## [EXERCISE AIM]
Please list every line in the rows below that contains the string "collection".

====== ENTRIES ======

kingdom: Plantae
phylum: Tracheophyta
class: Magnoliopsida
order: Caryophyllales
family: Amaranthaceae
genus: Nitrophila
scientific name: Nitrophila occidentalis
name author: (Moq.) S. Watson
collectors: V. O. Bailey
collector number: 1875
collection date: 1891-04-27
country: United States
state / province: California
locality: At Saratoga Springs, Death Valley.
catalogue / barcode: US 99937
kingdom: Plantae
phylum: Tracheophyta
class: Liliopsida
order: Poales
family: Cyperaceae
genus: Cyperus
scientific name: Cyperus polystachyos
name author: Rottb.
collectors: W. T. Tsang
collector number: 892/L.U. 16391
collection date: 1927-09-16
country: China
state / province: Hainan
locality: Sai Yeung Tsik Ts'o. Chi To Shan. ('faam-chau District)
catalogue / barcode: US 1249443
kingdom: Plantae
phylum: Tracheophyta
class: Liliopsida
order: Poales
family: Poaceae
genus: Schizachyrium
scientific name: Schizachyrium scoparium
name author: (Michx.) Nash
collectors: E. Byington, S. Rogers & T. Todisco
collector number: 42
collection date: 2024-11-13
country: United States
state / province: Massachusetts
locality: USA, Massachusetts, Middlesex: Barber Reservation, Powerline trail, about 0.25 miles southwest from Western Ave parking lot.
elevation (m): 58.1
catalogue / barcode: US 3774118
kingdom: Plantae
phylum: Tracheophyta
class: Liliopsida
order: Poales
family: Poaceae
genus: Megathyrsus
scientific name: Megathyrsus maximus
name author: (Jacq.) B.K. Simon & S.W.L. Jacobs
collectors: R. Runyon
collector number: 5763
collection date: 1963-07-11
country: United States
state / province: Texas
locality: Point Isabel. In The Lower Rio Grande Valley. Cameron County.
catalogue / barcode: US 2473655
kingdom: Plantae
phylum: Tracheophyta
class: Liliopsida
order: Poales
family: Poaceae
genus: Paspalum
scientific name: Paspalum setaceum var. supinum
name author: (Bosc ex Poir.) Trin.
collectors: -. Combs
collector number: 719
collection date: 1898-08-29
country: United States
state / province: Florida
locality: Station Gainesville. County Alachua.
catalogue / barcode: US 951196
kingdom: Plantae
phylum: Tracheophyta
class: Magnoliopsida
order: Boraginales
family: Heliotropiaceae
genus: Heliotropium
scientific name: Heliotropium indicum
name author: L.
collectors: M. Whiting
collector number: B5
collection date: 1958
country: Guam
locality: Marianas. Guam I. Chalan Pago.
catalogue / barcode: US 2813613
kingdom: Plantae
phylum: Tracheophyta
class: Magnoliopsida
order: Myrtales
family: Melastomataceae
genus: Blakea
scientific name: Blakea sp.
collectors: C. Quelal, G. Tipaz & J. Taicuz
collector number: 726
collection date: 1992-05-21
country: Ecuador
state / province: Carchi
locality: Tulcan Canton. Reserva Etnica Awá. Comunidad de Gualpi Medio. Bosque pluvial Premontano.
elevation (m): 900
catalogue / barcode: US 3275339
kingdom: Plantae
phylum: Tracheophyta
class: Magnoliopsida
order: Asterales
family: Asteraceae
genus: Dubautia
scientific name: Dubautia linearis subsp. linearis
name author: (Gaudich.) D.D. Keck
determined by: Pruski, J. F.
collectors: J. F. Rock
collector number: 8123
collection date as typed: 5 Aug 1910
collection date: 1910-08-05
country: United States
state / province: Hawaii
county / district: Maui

======

## [TASK SOLUTION]
collection date: 1891-04-27
collection date: 1927-09-16
collection date: 2024-11-13
collection date: 1963-07-11
collection date: 1898-08-29
collection date: 1958
collection date: 1992-05-21
collection date as typed: 5 Aug 1910
collection date: 1910-08-05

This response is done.